» **What you have to do**: If a record contains a picture, leave the picture out and transcribe everything else exactly.

» **Records shown**:
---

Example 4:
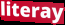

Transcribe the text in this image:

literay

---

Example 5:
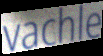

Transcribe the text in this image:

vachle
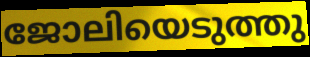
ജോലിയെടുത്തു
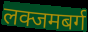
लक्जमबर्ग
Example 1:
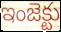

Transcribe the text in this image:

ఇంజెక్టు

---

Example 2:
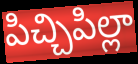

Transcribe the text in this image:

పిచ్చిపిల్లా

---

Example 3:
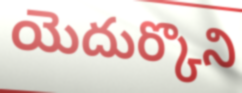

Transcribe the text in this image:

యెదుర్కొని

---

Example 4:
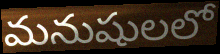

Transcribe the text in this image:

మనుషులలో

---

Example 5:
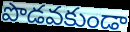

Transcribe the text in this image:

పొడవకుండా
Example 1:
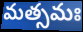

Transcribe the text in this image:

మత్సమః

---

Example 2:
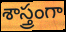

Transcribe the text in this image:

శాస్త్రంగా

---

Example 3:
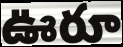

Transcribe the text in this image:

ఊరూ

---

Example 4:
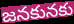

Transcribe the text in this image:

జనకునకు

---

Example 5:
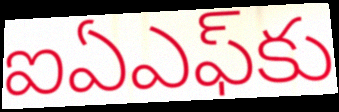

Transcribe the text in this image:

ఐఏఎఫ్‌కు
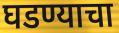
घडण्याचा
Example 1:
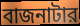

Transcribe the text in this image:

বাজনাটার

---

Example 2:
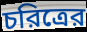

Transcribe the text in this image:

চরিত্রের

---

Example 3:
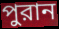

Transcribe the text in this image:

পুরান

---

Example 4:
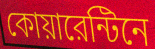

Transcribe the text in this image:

» **Answer for this exercise**:
---

Example 4:

Transcribe the text in this image:

literay

---

Example 5:

Transcribe the text in this image:

vachle
ജോലിയെടുത്തു
लक्जमबर्ग
Example 1:

Transcribe the text in this image:

ఇంజెక్టు

---

Example 2:

Transcribe the text in this image:

పిచ్చిపిల్లా

---

Example 3:

Transcribe the text in this image:

యెదుర్కొని

---

Example 4:

Transcribe the text in this image:

మనుషులలో

---

Example 5:

Transcribe the text in this image:

పొడవకుండా
Example 1:

Transcribe the text in this image:

మత్సమః

---

Example 2:

Transcribe the text in this image:

శాస్త్రంగా

---

Example 3:

Transcribe the text in this image:

ఊరూ

---

Example 4:

Transcribe the text in this image:

జనకునకు

---

Example 5:

Transcribe the text in this image:

ఐఏఎఫ్‌కు
घडण्याचा
Example 1:

Transcribe the text in this image:

বাজনাটার

---

Example 2:

Transcribe the text in this image:

চরিত্রের

---

Example 3:

Transcribe the text in this image:

পুরান

---

Example 4:

Transcribe the text in this image:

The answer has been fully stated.